En Afrique, la vision traditionnelle du sport qui est celle d’un loisir doit évoluer vers une vision plus économique et vecteur de croissance, de création d’emplois et d’investissements

De plus, il est nécessaire d’assainir le milieu du sport parfois gangrené par la corruption, la mauvaise gouvernance, les détournements de fonds, le clientélisme, le favoritisme, le harcèlement sexuel et bien d’autres maux. Sans cela, tout ce qui sera entrepris par les parties prenantes  est destinée à être voué à l’échec.

Enfin, il faut redonner l’envie aux jeunes de vouloir réussir par le sport en étant chez eux à travers une revalorisation salariale, la promotion de l’excellence et de la culture du mérite.

Il y a souvent un débat sur la durabilité des profits économiques issus des compétitions sportives comme la CAN : quel est votre point de vue sur la question ?

Ce débat, je le qualifie de faux débat car en réalité, comme développé précédemment, l’organisation d’une grande compétition sportive débouche effectivement sur d’énormes retombées économiques pour le pays.
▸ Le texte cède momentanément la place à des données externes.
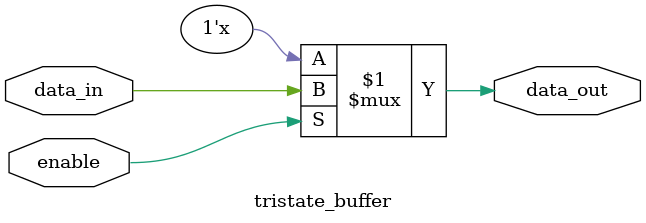
<source format=v>

module tristate_buffer (data_out, data_in, enable);
output data_out;
input  data_in;
input  enable;

assign data_out = enable ? data_in : 1'bz;

endmodule
</source>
Cela n’est pas discutable et je dirai qu’il est important pour tout pays de faire en sorte de pouvoir abriter ce type d’évènement.
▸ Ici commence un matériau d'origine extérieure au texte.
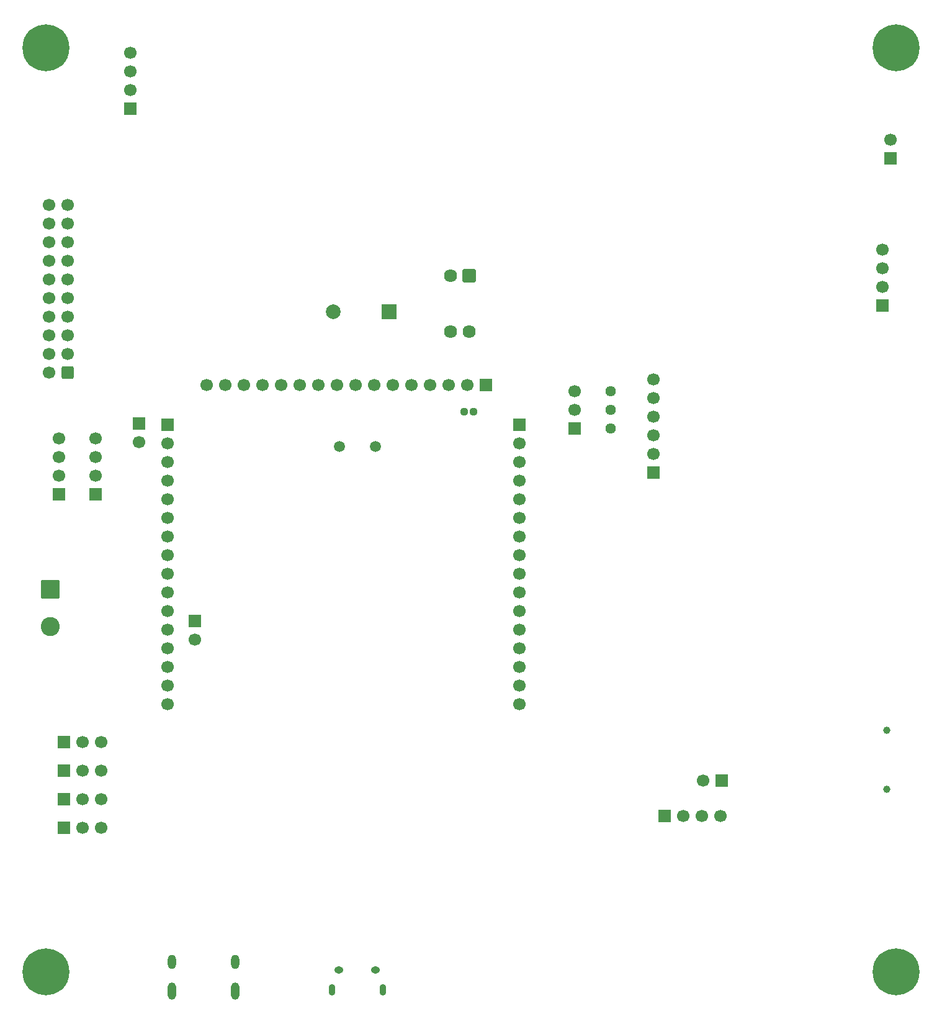
<source format=gbs>
%TF.GenerationSoftware,KiCad,Pcbnew,9.0.3*%
%TF.CreationDate,2025-12-27T22:41:26+05:30*%
%TF.ProjectId,STM32+ESP32,53544d33-322b-4455-9350-33322e6b6963,rev?*%
%TF.SameCoordinates,Original*%
%TF.FileFunction,Soldermask,Bot*%
%TF.FilePolarity,Negative*%
%FSLAX46Y46*%
G04 Gerber Fmt 4.6, Leading zero omitted, Abs format (unit mm)*
G04 Created by KiCad (PCBNEW 9.0.3) date 2025-12-27 22:41:26*
%MOMM*%
%LPD*%
G01*
G04 APERTURE LIST*
G04 Aperture macros list*
%AMRoundRect*
0 Rectangle with rounded corners*
0 $1 Rounding radius*
0 $2 $3 $4 $5 $6 $7 $8 $9 X,Y pos of 4 corners*
0 Add a 4 corners polygon primitive as box body*
4,1,4,$2,$3,$4,$5,$6,$7,$8,$9,$2,$3,0*
0 Add four circle primitives for the rounded corners*
1,1,$1+$1,$2,$3*
1,1,$1+$1,$4,$5*
1,1,$1+$1,$6,$7*
1,1,$1+$1,$8,$9*
0 Add four rect primitives between the rounded corners*
20,1,$1+$1,$2,$3,$4,$5,0*
20,1,$1+$1,$4,$5,$6,$7,0*
20,1,$1+$1,$6,$7,$8,$9,0*
20,1,$1+$1,$8,$9,$2,$3,0*%
G04 Aperture macros list end*
%ADD10O,1.152400X2.352400*%
%ADD11O,1.152400X1.952400*%
%ADD12R,1.700000X1.700000*%
%ADD13C,1.700000*%
%ADD14C,3.600000*%
%ADD15C,6.400000*%
%ADD16RoundRect,0.102000X0.790000X0.790000X-0.790000X0.790000X-0.790000X-0.790000X0.790000X-0.790000X0*%
%ADD17C,1.784000*%
%ADD18C,1.500000*%
%ADD19C,1.000000*%
%ADD20O,0.890000X1.550000*%
%ADD21O,1.250000X0.950000*%
%ADD22C,1.114000*%
%ADD23RoundRect,0.250000X-1.050000X1.050000X-1.050000X-1.050000X1.050000X-1.050000X1.050000X1.050000X0*%
%ADD24C,2.600000*%
%ADD25RoundRect,0.250000X0.600000X0.600000X-0.600000X0.600000X-0.600000X-0.600000X0.600000X-0.600000X0*%
%ADD26R,2.000000X2.000000*%
%ADD27C,2.000000*%
%ADD28C,1.440000*%
G04 APERTURE END LIST*
D10*
%TO.C,J1*%
X171680000Y-298125000D03*
X180320000Y-298125000D03*
D11*
X171680000Y-294125000D03*
X180320000Y-294125000D03*
%TD*%
D12*
%TO.C,J22*%
X238950000Y-274225000D03*
D13*
X241490000Y-274225000D03*
X244030000Y-274225000D03*
X246570000Y-274225000D03*
%TD*%
D12*
%TO.C,J6*%
X156960000Y-275900000D03*
D13*
X159500000Y-275900000D03*
X162040000Y-275900000D03*
%TD*%
D12*
%TO.C,J2*%
X157000000Y-272000000D03*
D13*
X159540000Y-272000000D03*
X162080000Y-272000000D03*
%TD*%
D12*
%TO.C,J8*%
X214550000Y-215525000D03*
D13*
X212010000Y-215525000D03*
X209470000Y-215525000D03*
X206930000Y-215525000D03*
X204390000Y-215525000D03*
X201850000Y-215525000D03*
X199310000Y-215525000D03*
X196770000Y-215525000D03*
X194230000Y-215525000D03*
X191690000Y-215525000D03*
X189150000Y-215525000D03*
X186610000Y-215525000D03*
X184070000Y-215525000D03*
X181530000Y-215525000D03*
X178990000Y-215525000D03*
X176450000Y-215525000D03*
%TD*%
D14*
%TO.C,H2*%
X154500000Y-295500000D03*
D15*
X154500000Y-295500000D03*
%TD*%
D12*
%TO.C,J14*%
X167225000Y-220750000D03*
D13*
X167225000Y-223290000D03*
%TD*%
D12*
%TO.C,J18*%
X156300000Y-230365000D03*
D13*
X156300000Y-227825000D03*
X156300000Y-225285000D03*
X156300000Y-222745000D03*
%TD*%
D16*
%TO.C,S1*%
X212270000Y-200590000D03*
D17*
X212270000Y-208210000D03*
X209730000Y-200590000D03*
X209730000Y-208210000D03*
%TD*%
D18*
%TO.C,Y2*%
X194560000Y-223900000D03*
X199440000Y-223900000D03*
%TD*%
D19*
%TO.C,J10*%
X269250000Y-270600000D03*
X269250000Y-262600000D03*
%TD*%
D12*
%TO.C,J19*%
X269700000Y-184590000D03*
D13*
X269700000Y-182050000D03*
%TD*%
D14*
%TO.C,H4*%
X270500000Y-169500000D03*
D15*
X270500000Y-169500000D03*
%TD*%
D12*
%TO.C,J20*%
X246675000Y-269400000D03*
D13*
X244135000Y-269400000D03*
%TD*%
D20*
%TO.C,J5*%
X193500000Y-298000000D03*
D21*
X194500000Y-295300000D03*
X199500000Y-295300000D03*
D20*
X200500000Y-298000000D03*
%TD*%
D12*
%TO.C,J13*%
X237375000Y-227425000D03*
D13*
X237375000Y-224885000D03*
X237375000Y-222345000D03*
X237375000Y-219805000D03*
X237375000Y-217265000D03*
X237375000Y-214725000D03*
%TD*%
D14*
%TO.C,H3*%
X270500000Y-295500000D03*
D15*
X270500000Y-295500000D03*
%TD*%
D12*
%TO.C,J23*%
X268600000Y-204680000D03*
D13*
X268600000Y-202140000D03*
X268600000Y-199600000D03*
X268600000Y-197060000D03*
%TD*%
D22*
%TO.C,Y1*%
X211565000Y-219127500D03*
X212835000Y-219127500D03*
%TD*%
D12*
%TO.C,J15*%
X161300000Y-230440000D03*
D13*
X161300000Y-227900000D03*
X161300000Y-225360000D03*
X161300000Y-222820000D03*
%TD*%
D23*
%TO.C,J16*%
X155127500Y-243355000D03*
D24*
X155127500Y-248435000D03*
%TD*%
D12*
%TO.C,J3*%
X157000000Y-264200000D03*
D13*
X159540000Y-264200000D03*
X162080000Y-264200000D03*
%TD*%
D12*
%TO.C,J12*%
X174800000Y-247700000D03*
D13*
X174800000Y-250240000D03*
%TD*%
D12*
%TO.C,J11*%
X226600000Y-221425000D03*
D13*
X226600000Y-218885000D03*
X226600000Y-216345000D03*
%TD*%
D12*
%TO.C,J7*%
X171090000Y-220950000D03*
D13*
X171090000Y-223490000D03*
X171090000Y-226030000D03*
X171090000Y-228570000D03*
X171090000Y-231110000D03*
X171090000Y-233650000D03*
X171090000Y-236190000D03*
X171090000Y-238730000D03*
X171090000Y-241270000D03*
X171090000Y-243810000D03*
X171090000Y-246350000D03*
X171090000Y-248890000D03*
X171090000Y-251430000D03*
X171090000Y-253970000D03*
X171090000Y-256510000D03*
X171090000Y-259050000D03*
%TD*%
D25*
%TO.C,J17*%
X157440000Y-213840000D03*
D13*
X154900000Y-213840000D03*
X157440000Y-211300000D03*
X154900000Y-211300000D03*
X157440000Y-208760000D03*
X154900000Y-208760000D03*
X157440000Y-206220000D03*
X154900000Y-206220000D03*
X157440000Y-203680000D03*
X154900000Y-203680000D03*
X157440000Y-201140000D03*
X154900000Y-201140000D03*
X157440000Y-198600000D03*
X154900000Y-198600000D03*
X157440000Y-196060000D03*
X154900000Y-196060000D03*
X157440000Y-193520000D03*
X154900000Y-193520000D03*
X157440000Y-190980000D03*
X154900000Y-190980000D03*
%TD*%
D12*
%TO.C,J21*%
X166000000Y-177850000D03*
D13*
X166000000Y-175310000D03*
X166000000Y-172770000D03*
X166000000Y-170230000D03*
%TD*%
D12*
%TO.C,J4*%
X157000000Y-268100000D03*
D13*
X159540000Y-268100000D03*
X162080000Y-268100000D03*
%TD*%
D12*
%TO.C,J9*%
X219115000Y-220950000D03*
D13*
X219115000Y-223490000D03*
X219115000Y-226030000D03*
X219115000Y-228570000D03*
X219115000Y-231110000D03*
X219115000Y-233650000D03*
X219115000Y-236190000D03*
X219115000Y-238730000D03*
X219115000Y-241270000D03*
X219115000Y-243810000D03*
X219115000Y-246350000D03*
X219115000Y-248890000D03*
X219115000Y-251430000D03*
X219115000Y-253970000D03*
X219115000Y-256510000D03*
X219115000Y-259050000D03*
%TD*%
D14*
%TO.C,H1*%
X154500000Y-169500000D03*
D15*
X154500000Y-169500000D03*
%TD*%
D26*
%TO.C,BZ1*%
X201300000Y-205500000D03*
D27*
X193700000Y-205500000D03*
%TD*%
D28*
%TO.C,RV2*%
X231590000Y-221440000D03*
X231590000Y-218900000D03*
X231590000Y-216360000D03*
%TD*%
M02*

</source>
Selon moi, la question de la durabilité des profits tirés de la CAN ou d’autres compétitions majeures n’est pas fonction de l’évènement en lui-même mais bien de la suite donnée à ces retombées par le pays hôte. Le problème qui se pose, c’est que de nombreux pays africains ne voient en la CAN, qu’un évènement de réjouissance nationale, un tremplin pour redorer l’image politique des dirigeants africains à travers le monde sans jamais bâtir une stratégie pour capter durablement les opportunités créées par ce grand rendez-vous. En un mot, tout est mis en œuvre uniquement pour permettre aux populations de se réjouir et aux dirigeants de se refaire une popularité sans que l’aspect économique ne soit mis en lumière. Ce qui se traduit bien évidemment par l’abandon des édifices sportifs après ces compétitions.

Pour y remédier, il va falloir remettre au cœur du sport, les questions économiques, notamment la création durable de richesse, d’emplois et le développement du sport comme secteur clé pour la vie économique d’un pays.

Comment garantir des investissements durables dans le monde du sport africain ?

La durabilité des investissements dans le sport est fonction de la vision de départ de l’Etat considéré. Que veut faire l’Etat du sport ? Quelle place l’Etat accorde-t-il au sport dans son plan de développement économique ? simplement un loisir ? ou un secteur d’activité à même de contribuer au rayonnement économique du pays ?

De la réponse à ces interrogations dépend la durabilité des investissements dans le monde du sport. Si l’Etat considère le sport comme un loisir, il sera difficile d’attirer des financements et donc d’aboutir à des investissements durables.

De nombreux pays africains ne voient en la CAN, qu’un évènement de réjouissance nationale, un tremplin pour redorer l’image politique des dirigeants africains à travers le monde sans jamais bâtir une stratégie pour capter durablement les opportunités créées par ce grand rendez-vous

A contrario, si l’Etat fait du sport un secteur, une activité à part entière à même de participer au développement économique et social du pays, alors, c’est évident qu’il mettra tout en œuvre pour attirer les  investissements durables dans le sport.

Afin d’y arriver, il va falloir mettre en place un cadre juridique et institutionnel attractif pour le secteur du sport. Définir une stratégie de promotion de l’économique sportive à travers l’identification de projets sportifs structurants, inclusifs qui prennent en compte toutes les exigences des parties prenantes.

En outre, il faut assainir le secteur du sport comme tous les autres en s’extirpant des pratiques de corruption, de détournements, de la culture du favoritisme et de tous les maux qui impactent ce milieu.

Enfin, il faut mobiliser les financements nécessaires au développement de l’économie sportive afin d’en faire un secteur attractif qui crée des opportunités d’emplois et de la richesse pour tous les acteurs et au-delà du pays.